Taj Mahal and it’s sizzling Facts


TAJ MAHAL A name of love, a name of beauty. Taj Mahal was built by mugal emperor Shah Jahan.It was commissioned in 1632 (reigned from 1628 to 1658) to house the tomb of his favourite wife, Mumtaz Mahal. it also houses the tomb of Shah Jahan himself.In Arabic, the Taj Mahal is known as “crown of palaces”.The tomb is the centrepiece of a 17-hectare (42-acre) complex, which includes a mosque and a guest house, and is set in formal gardens bounded on three sides by a crenellated wall.

Many interesting Taj Mahal facts and myths have surfaced over the years, but the real history is much more fascinating than any fiction.

India’s most iconic mausoleum, inspired by love, has awed millions of visitors with its serene beauty. Over 7 million visitors a year come to see the magnificent structure.
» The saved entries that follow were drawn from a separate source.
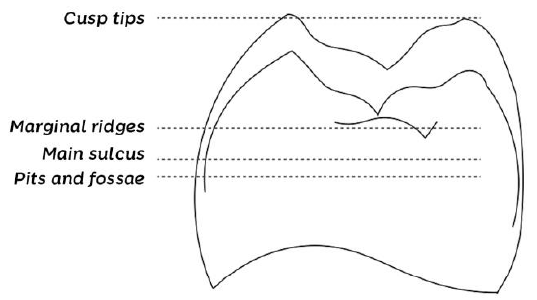
Figure 2. Four occlusal levels that must be considered when preparing posterior restorations: cusp tips, marginal ridges, main sulcus, and pits and fossae. Failure to respect this height relationship of the anatomical structures may necessitate extensive occlusal adjustment at the end of the restoration.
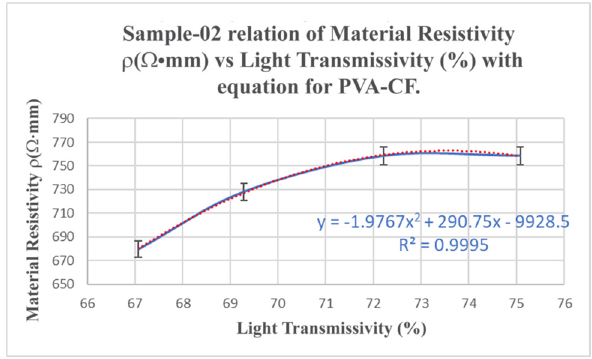
Figure 27: Sample - 02 ( CF:PVA = 0.2:30 ) material resistivity ρ ( Ω mm ) versus light transmittance ( % ) with equation for PVA - CF. The dotted lines represent the polynomial fi tted curve and the linear fi tted.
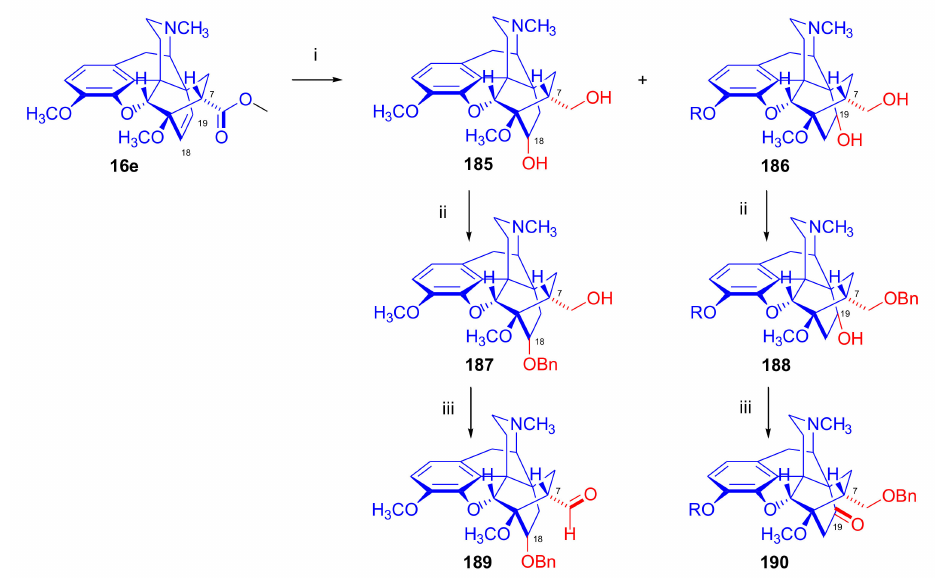
Figure 50. Preparation of 18- and 19-hydroxyl-substituted 6,14-ethenomorphinans and their benzyl derivatives. Reagents and conditions : (i): (1) BH 3 · Me 2 S, THF, − 65–70 ◦ C, (2) NaOH, 30% H 2 O 2 ; (ii): PhCH 2 Br, NaH, DMF, − 60 ◦ C, 1h; and (iii): DMP, CH 2 Cl 2 , 3 h.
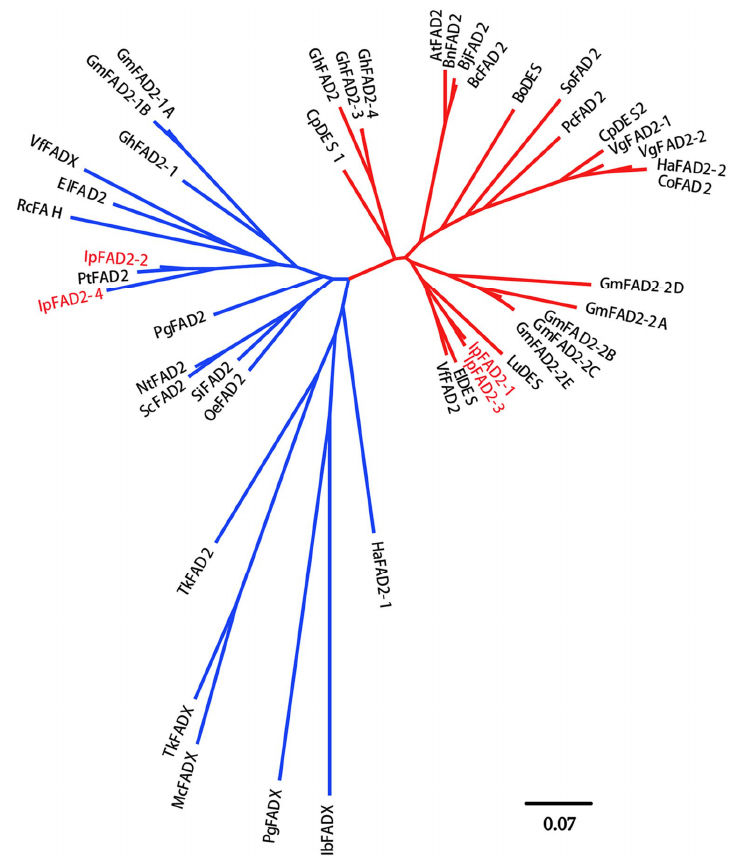
Figure 2. Cladogram of four IpFAD2s and other plant FAD2-related polypeptides. The house-keeping clade and the seed-type clade are labeled in red and blue accordingly. The four FAD2 homologs from Idesia polycarpa were designated IpFAD2-1, 2, 3, 4 and were labeled in red. The protein sequences used here were: GmFAD2-1A (Glyma.10G278000.1.p), GmFAD2-1B (Glyma.20G111000.1.p), GmFAD2-2A (Glyma.19G147300.1.p), GmFAD2-2B (Glyma.19G147400.1.p),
The Taj Mahal is India’s most popular tourist attraction, however, many visitors leave without knowing the real story.

Fact: Sick with grief, Shah Jahan was first inspired to build the Taj Mahal after his third wife, Mumtaz Mahal, died while giving birth to their 14th child. His wife was in labor for 30 hours before she died at age 40.
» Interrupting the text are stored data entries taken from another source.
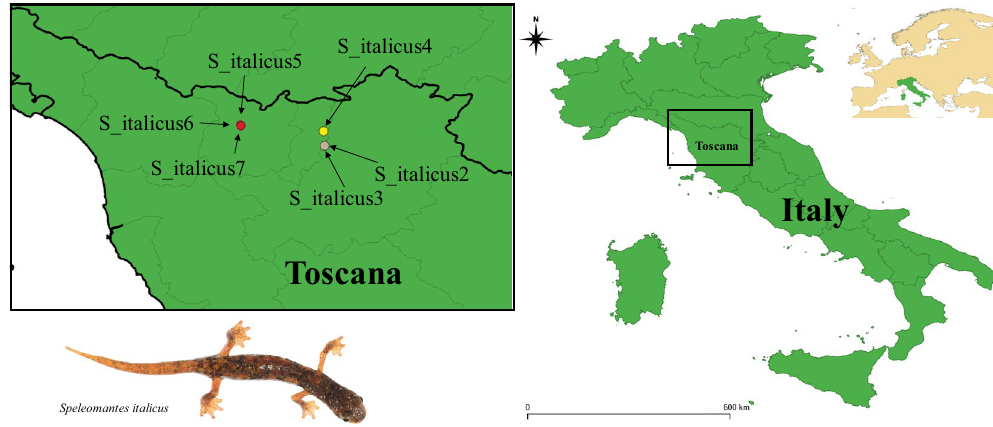
Figure 1. The map of the study area indicating the location of the studied caves. Three caves were located in the municipality of Pistoia (red circles; S_italicus5, S_italicus6, S_italicus7), 1 in the municipality of Vaiano (yellow circle; S_italicus4) and 2 in the municipality of Prato (grey circles; S_italicus2, S_italicus3). No detailed information on sampled locations are provided to ensure species protection 84 . In the bottom-left corner an individual of Speleomantes italicus (the image is taken from the dataset published by Lunghi et al. 83 , as well as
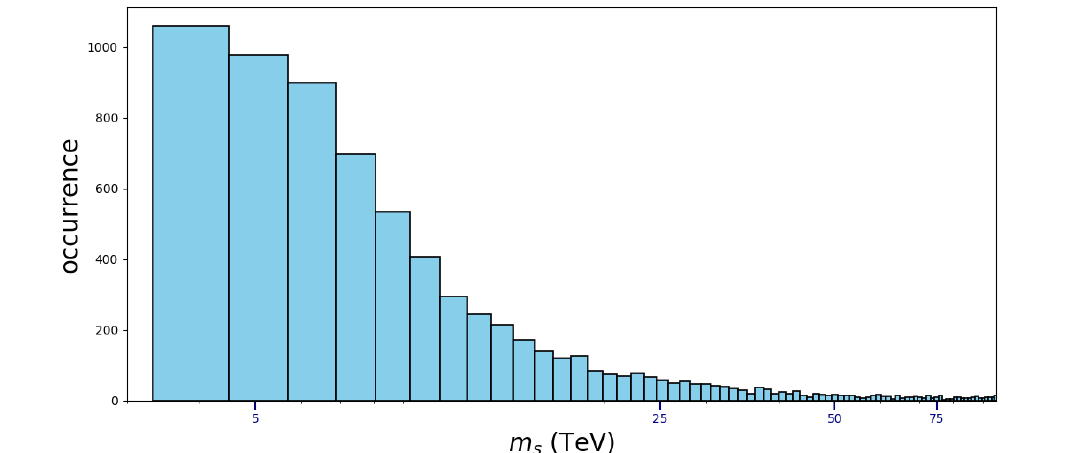
Figure 2 . Histogram showing the probability distribution of the minimum required sfermion mass, m S that satis(cid:12)es the proton lifetime bounds. We allow the range 3 TeV Wino mass, m W = 1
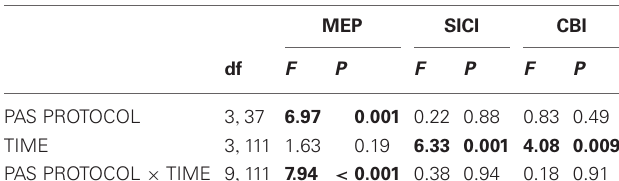
Table 1 | Mixed rmANOVA of the CB → M1 PAS effects on MEP, SICI, and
There is no proof to support the long-standing myth that artists and architects involved with the construction of the Taj Mahal were later put to death so that they could never “repeat such a beautiful feat.” Instead, historians believe that they were required to sign contracts.Islamic tradition forbids the decoration of graves, so Shah Jahan and his wife are actually buried in a plain crypt beneath the main inner chamber of the Taj Mahal.Shah Jahan’s other wives and even his favorite servant are buried in mausoleums just outside of the Taj Mahal.

Fact: The four minarets (towers) surrounding the Taj Mahal were constructed farther away from the main structure than usual. The minarets also lean slightly outward rather than stand straight. This was done as a safety measure so that if any of them fell, they would fall away from the tomb rather than crash into the central structure. Many of the precious stones on the mausoleum were ripped off from the walls of the mausoleum by the British army during the Indian rebellion of 1857.